The Bondei were understandably terrified by the Kiva revolt, which allowed them to reclaim their freedom, and the restoration of the kingdom. The Bondei, a staunchly stateless people, were unable to recognize any one of their kind as leader since any family head would invariably spark opposition from all other families. The Germans and early British regimes both appointed foreign akidas to deal with this challenge, but because to Cameron's intense hate of akidas, the akida had to be transformed into an elected jumbe Mkuu (superior headman).

The two candidates for the inaugural election in November 1925 were Geldart Mhina, a Christian Bondei clerk and the founder of TTACSA, and John Juma, the serving akida and the son of a Bondei man and a Kilindi woman. Despite the fact that everyone would have wanted John Juma to be an akida, 95% of the elders and headmen chose him, according to the provincial commissioner. The losing party interpreted the selection of a part-Kilindi as a return of Kilindi hegemony.

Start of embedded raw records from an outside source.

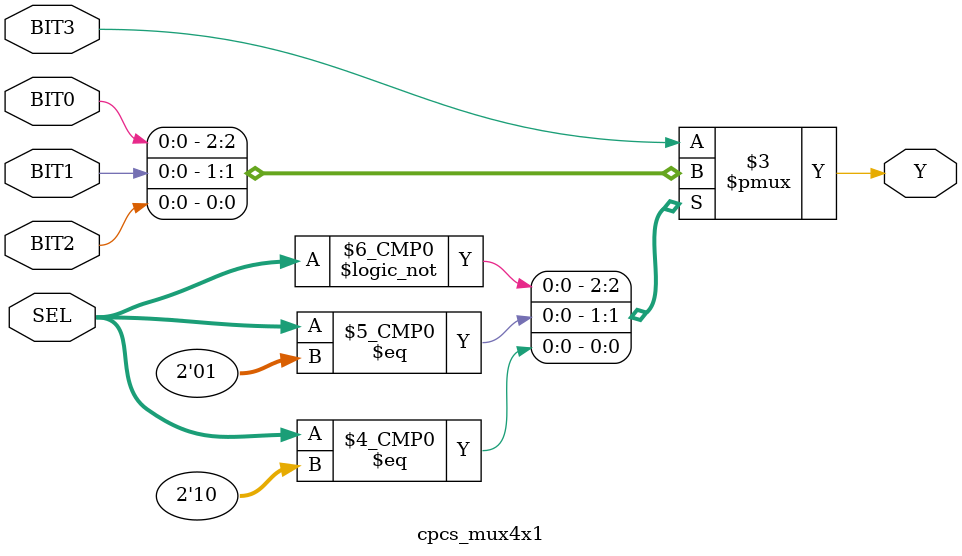
<source format=v>
module cpcs_mux4x1 (SEL, BIT0, BIT1, BIT2, BIT3, Y)/* synthesis syn_preserve = 1 */;

   input[1:0] SEL;
   input BIT0;
   input BIT1;
   input BIT2;
   input BIT3;
   output Y;
   reg Y;

   always @(SEL or BIT0 or BIT1 or BIT2 or BIT3)
   begin
      case (SEL)
         2'b00 :
                  begin
                     Y = BIT0;
                  end
         2'b01 :
                  begin
                     Y = BIT1;
                  end
         2'b10 :
                  begin
                     Y = BIT2;
                  end
         default :
                  begin
                     Y = BIT3;
                  end
      endcase 
//      Y <= Y_VAR ;
   end 
endmodule

</source>
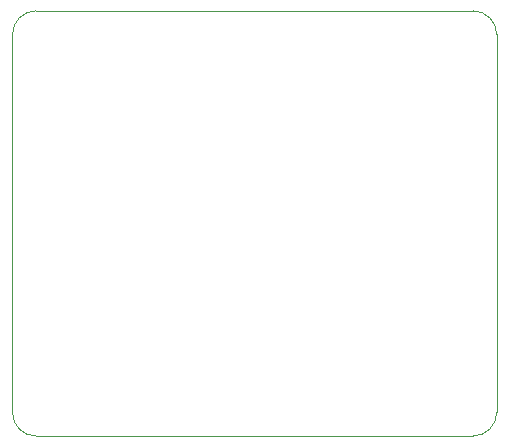
<source format=gbr>
%TF.GenerationSoftware,KiCad,Pcbnew,(5.1.7)-1*%
%TF.CreationDate,2020-11-21T17:57:00+01:00*%
%TF.ProjectId,SimpleTM32,53696d70-6c65-4544-9d33-322e6b696361,rev?*%
%TF.SameCoordinates,Original*%
%TF.FileFunction,Profile,NP*%
%FSLAX46Y46*%
G04 Gerber Fmt 4.6, Leading zero omitted, Abs format (unit mm)*
G04 Created by KiCad (PCBNEW (5.1.7)-1) date 2020-11-21 17:57:00*
%MOMM*%
%LPD*%
G01*
G04 APERTURE LIST*
%TA.AperFunction,Profile*%
%ADD10C,0.050000*%
%TD*%
G04 APERTURE END LIST*
D10*
X53000000Y-30000000D02*
G75*
G02*
X55000000Y-28000000I2000000J0D01*
G01*
X55000000Y-64000000D02*
G75*
G02*
X53000000Y-62000000I0J2000000D01*
G01*
X94000000Y-62000000D02*
G75*
G02*
X92000000Y-64000000I-2000000J0D01*
G01*
X92000000Y-28000000D02*
G75*
G02*
X94000000Y-30000000I0J-2000000D01*
G01*
X55000000Y-28000000D02*
X92000000Y-28000000D01*
X53000000Y-62000000D02*
X53000000Y-30000000D01*
X92000000Y-64000000D02*
X55000000Y-64000000D01*
X94000000Y-30000000D02*
X94000000Y-62000000D01*
M02*

</source>
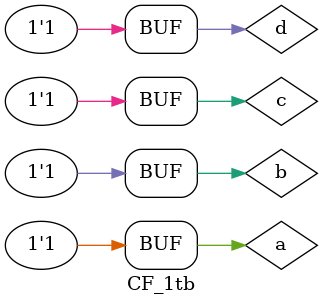
<source format=sv>
`timescale 1ns / 1ps


module CF_1tb;
reg a,b,c,d;
wire y;
CF_1 dut (a,b,c,d,y);
initial
begin
a=1'b0;b=1'b0;c=1'b0;d=1'b0;
#10 a=1'b0;b=1'b0;c=1'b0;d=1'b1;
#10 a=1'b0;b=1'b0;c=1'b1;d=1'b0;
#10 a=1'b0;b=1'b0;c=1'b1;d=1'b1;
#10 a=1'b0;b=1'b1;c=1'b0;d=1'b0;
#10 a=1'b0;b=1'b1;c=1'b0;d=1'b1;
#10 a=1'b0;b=1'b1;c=1'b1;d=1'b0;
#10 a=1'b0;b=1'b1;c=1'b1;d=1'b1;
#10 a=1'b1;b=1'b0;c=1'b0;d=1'b0;
#10 a=1'b1;b=1'b0;c=1'b0;d=1'b1;
#10 a=1'b1;b=1'b0;c=1'b1;d=1'b0;
#10 a=1'b1;b=1'b0;c=1'b1;d=1'b1;
#10 a=1'b1;b=1'b1;c=1'b0;d=1'b0;
#10 a=1'b1;b=1'b1;c=1'b0;d=1'b1;
#10 a=1'b1;b=1'b1;c=1'b1;d=1'b0;
#10 a=1'b1;b=1'b1;c=1'b1;d=1'b1;
end
endmodule

  
</source>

Bondei elders were unable to choose a jumbe Mkuu twice more between the wars, in 1930 and 1934, and were forced to accept the government's candidacy of persons with Kilindi ties. Bondei acquired the skill of presenting political assertions in terms of the past in the interim. While Geldart Mhina disputed that he was the last surviving member of Bonde's old kings, his followers asserted that they were reminded of the Kilindi carnage during Kiva "every time we see a Kilindi on the throne." Strangely, their idea of a "pure Bondei" derived from those members of the Shambaa-Zigua language group who lived "in the valley."